WHAT TO WORK ON => Retype every line of the rows below word for word, leaving out the pictures.

Rows in a dataset:
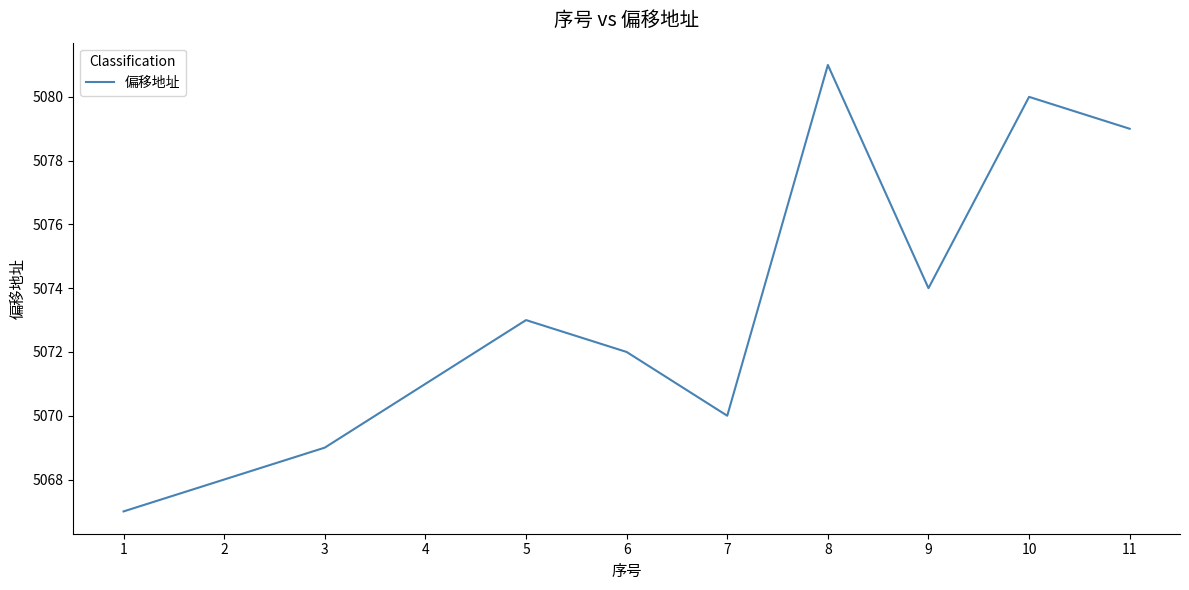

What is the difference between the maximum and minimum values?

14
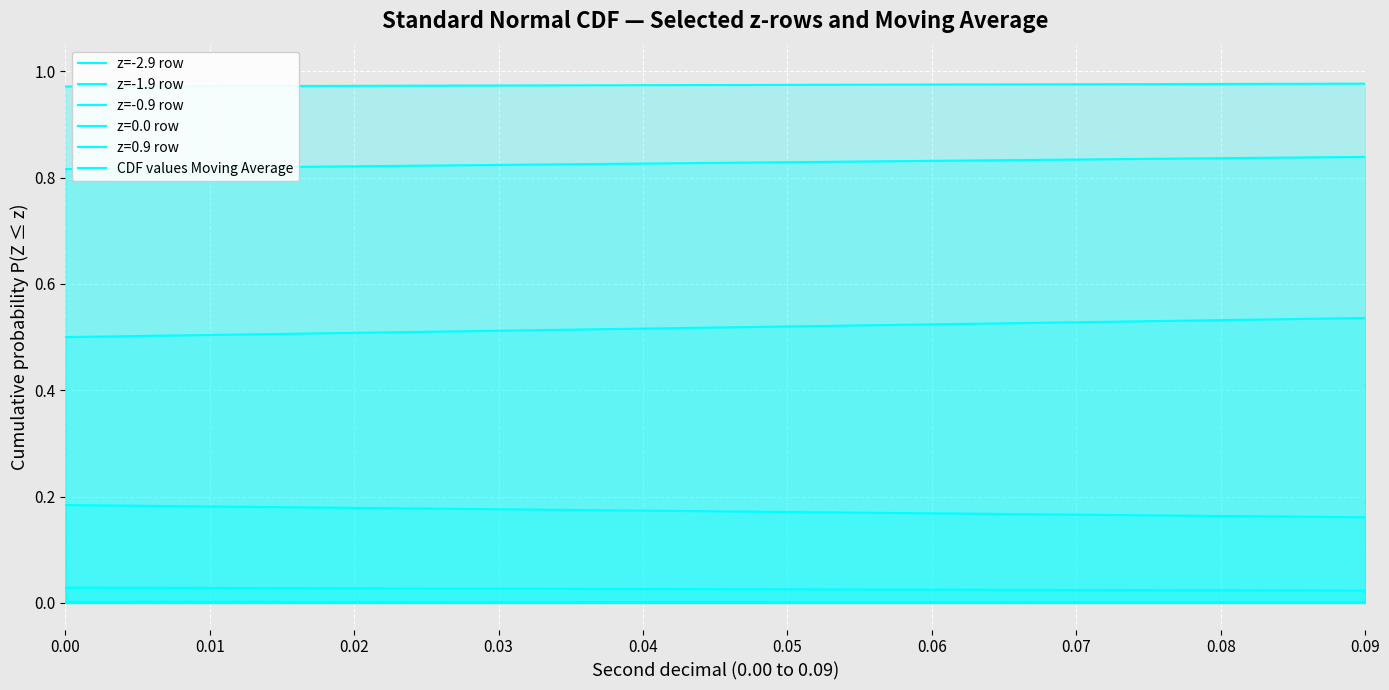

Which has a higher value, 0.02 or 0.03?

0.02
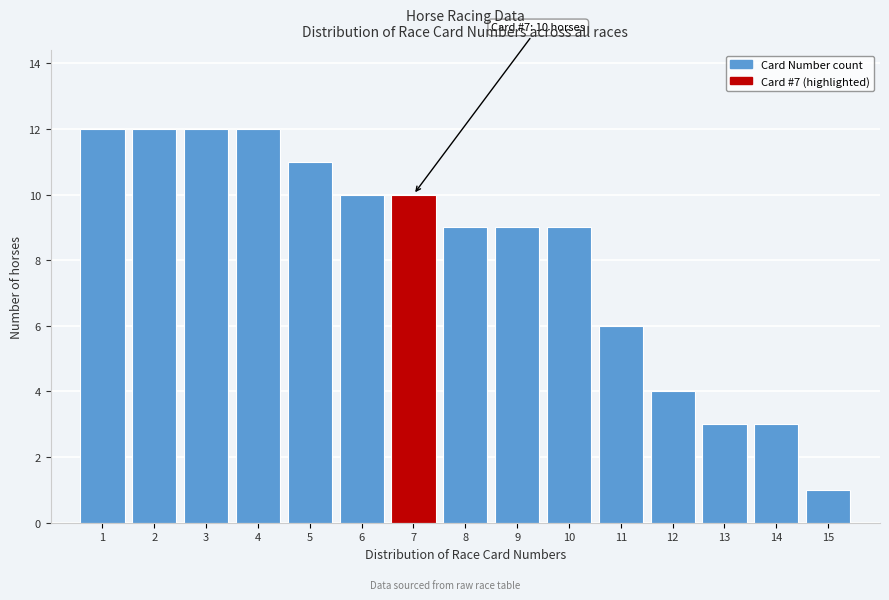

Reading right to left, extract all data points from this chart.

15=1	14=3	13=3	12=4	11=6	10=9	9=9	8=9	7=10	6=10	5=11	4=12	3=12	2=12	1=12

TASK RESULT =>
What is the difference between the maximum and minimum values?

14

Which has a higher value, 0.02 or 0.03?

0.02

Reading right to left, extract all data points from this chart.

15=1	14=3	13=3	12=4	11=6	10=9	9=9	8=9	7=10	6=10	5=11	4=12	3=12	2=12	1=12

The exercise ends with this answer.